Daar toonde ze onbewust zowel haar kunnen als haar kracht – welke laatste toen nog lang niet op het hoogtepunt was, want Sarina telde pas een jaar of zes en orangs kunnen eerst volwassen worden genoemd zo omstreeks hun tiende jaar, de een wat eerder, de ander wat later. De overigens zeer zachtaardige mensaap kraakte in haar boom de dikste takken, rukte ze in één keer, met sterke, taaie bast en al van de stam, klom langs dunne, doorzwiepende takken tot in de wankele top omhoog, waarbij ieder die haar zag gaan het hart vasthield. Gedurende de eerste minuten althans, want spoedig bleek, dat Sarina heel goed wist wat ze deed en kon riskeren. Als de ruim 30 kilo wegende apin voor een tak te zwaar bleek, zodat deze afbrak, wilde dit nog niet zeggen dat ze viel. Immers, er stonden haar vier grijporganen ter beschikking: twee lange en sterke, aan de palmzijde van een leerachtige huid voorziene handen en twee dito voeten. Verloren de handen de steun, dan greep een schijnbaar achteloze voet zich nog razend snel ergens vast.
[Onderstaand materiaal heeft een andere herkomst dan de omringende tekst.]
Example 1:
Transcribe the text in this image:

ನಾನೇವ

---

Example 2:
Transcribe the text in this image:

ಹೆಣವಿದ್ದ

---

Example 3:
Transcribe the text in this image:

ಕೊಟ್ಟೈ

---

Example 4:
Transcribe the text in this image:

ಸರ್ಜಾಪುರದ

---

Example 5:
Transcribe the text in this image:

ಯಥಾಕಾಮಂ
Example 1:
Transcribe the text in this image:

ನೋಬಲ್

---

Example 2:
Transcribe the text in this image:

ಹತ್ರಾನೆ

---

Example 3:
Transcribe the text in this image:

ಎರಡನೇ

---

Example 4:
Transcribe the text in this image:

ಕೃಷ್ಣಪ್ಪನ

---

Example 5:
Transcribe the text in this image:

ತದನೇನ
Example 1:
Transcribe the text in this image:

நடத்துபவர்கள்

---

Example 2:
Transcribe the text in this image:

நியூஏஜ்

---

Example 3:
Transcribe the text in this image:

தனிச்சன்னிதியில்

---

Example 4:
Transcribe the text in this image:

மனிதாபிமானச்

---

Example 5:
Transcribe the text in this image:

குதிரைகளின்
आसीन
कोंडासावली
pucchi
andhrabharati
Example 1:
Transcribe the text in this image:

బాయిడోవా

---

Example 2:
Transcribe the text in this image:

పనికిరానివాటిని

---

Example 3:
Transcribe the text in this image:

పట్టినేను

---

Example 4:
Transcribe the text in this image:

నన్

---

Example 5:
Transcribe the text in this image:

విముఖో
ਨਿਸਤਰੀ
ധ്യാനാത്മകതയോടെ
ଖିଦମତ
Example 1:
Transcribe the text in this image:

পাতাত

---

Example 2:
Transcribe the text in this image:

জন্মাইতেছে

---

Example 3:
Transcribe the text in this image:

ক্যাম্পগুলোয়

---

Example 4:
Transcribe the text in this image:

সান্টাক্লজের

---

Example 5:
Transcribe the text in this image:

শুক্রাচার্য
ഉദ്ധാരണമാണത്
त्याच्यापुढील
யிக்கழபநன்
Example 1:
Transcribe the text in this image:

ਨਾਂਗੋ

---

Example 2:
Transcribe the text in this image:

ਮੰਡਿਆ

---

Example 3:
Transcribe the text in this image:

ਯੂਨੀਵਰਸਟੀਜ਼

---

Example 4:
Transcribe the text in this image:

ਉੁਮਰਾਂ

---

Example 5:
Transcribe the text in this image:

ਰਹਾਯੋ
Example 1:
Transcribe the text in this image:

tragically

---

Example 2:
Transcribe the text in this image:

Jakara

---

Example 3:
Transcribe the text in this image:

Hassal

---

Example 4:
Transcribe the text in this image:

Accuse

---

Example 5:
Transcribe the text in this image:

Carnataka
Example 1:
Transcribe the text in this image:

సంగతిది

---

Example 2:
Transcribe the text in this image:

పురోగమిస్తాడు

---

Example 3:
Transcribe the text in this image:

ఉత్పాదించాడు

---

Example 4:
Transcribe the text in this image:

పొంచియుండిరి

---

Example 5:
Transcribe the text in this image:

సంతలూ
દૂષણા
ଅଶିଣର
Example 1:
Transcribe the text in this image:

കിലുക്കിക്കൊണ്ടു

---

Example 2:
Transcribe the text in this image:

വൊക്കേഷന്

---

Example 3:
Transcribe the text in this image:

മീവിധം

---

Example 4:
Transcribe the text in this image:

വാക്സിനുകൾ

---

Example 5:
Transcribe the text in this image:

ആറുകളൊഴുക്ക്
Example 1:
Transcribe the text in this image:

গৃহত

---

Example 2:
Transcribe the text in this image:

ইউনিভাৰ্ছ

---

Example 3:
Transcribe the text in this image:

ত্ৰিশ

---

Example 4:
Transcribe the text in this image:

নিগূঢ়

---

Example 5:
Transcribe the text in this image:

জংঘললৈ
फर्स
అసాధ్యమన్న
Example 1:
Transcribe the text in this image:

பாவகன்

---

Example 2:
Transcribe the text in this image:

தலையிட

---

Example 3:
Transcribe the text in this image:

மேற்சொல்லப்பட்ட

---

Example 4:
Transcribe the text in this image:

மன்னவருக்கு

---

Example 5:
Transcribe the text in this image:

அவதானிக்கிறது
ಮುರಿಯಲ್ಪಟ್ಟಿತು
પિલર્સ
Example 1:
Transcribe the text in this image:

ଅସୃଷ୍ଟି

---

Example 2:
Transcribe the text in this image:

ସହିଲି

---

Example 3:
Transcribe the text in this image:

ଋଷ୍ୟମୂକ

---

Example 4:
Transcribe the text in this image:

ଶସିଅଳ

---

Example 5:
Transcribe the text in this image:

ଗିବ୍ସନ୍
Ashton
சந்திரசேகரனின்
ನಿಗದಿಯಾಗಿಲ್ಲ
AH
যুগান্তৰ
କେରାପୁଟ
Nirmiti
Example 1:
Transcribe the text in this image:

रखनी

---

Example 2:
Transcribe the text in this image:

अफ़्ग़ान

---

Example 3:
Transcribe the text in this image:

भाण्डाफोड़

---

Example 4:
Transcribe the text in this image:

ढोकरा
Zonder enige inspanning; dat was de onverstoorbare en tussen de krakende takken allerminst geschrokken Sarina wel aan te zien. Het heeft toen wel even geduurd, alvorens de orang zich met een zoet lijntje naar haar kooi liet loodsen. Hoe gewillig en vriendelijk ze ook was, de leeftijd, waarop ze zich door een boze stem liet intimideren en zich aan de hand liet meeslepen, was al lang voorbij. Ze was geen ‘kind’ meer en ging alleen mee uit eigen vrije wil, zonder enig getrek te dulden en uitsluitend in een richting waartegen ze zelf geen bezwaar had. Waarbij het gelukkig nooit tot haar is doorgedrongen dat ze vier sterke mannen gemakkelijk met de hoofden tegen elkaar had kunnen slaan. Hoeveel kracht er in oranghanden en -voeten schuilt bleek onder meer toen Sarina, met de voeten hangend aan een paar tegen het plafond bevestigde verwarmingsbuizen, weigerde naar beneden te komen. De oppasser, een stevige man, grabbelde een snoepje uit z’n zak en stak het omhoog, vlak voor, maar nog net buiten het bereik van de snuit van de ondersteboven hangende aap, in de hoop dat ze voor deze verleiding zou bezwijken. Sarina greep echter met één hand de pols van de oppasser, tilde, nog steeds aan haar voeten hangende, de machteloze man een eindje van de vloer en knabbelde de lekkernij tussen z’n vingers vandaan …
Een enorm plezier had de aap in de stevige rekstok die hoog boven de begane grond hing in het gemeenschappelijke verblijf van de jonge mensapen – gorilla’s, orang-oetans en chimpansees. Plezier had ze erin zowel om het slingeren als om de zware ijzeren staven af te breken. Waarbij ze net niet snugger genoeg was om zich te realiseren dat haar speelgoed dan niet meer kon worden gebruikt. Orang-oetans zijn bijzonder intelligente dieren, zeker niet minder dan chimpansees. Het is verbluffend te zien, wat ze zelf weten uit te vinden of kunnen nabootsen. Gelijk elk mens van het andere verschilt, zowel in uiterlijk als karakter, zo is er ook geen mensaap gelijk aan de ander.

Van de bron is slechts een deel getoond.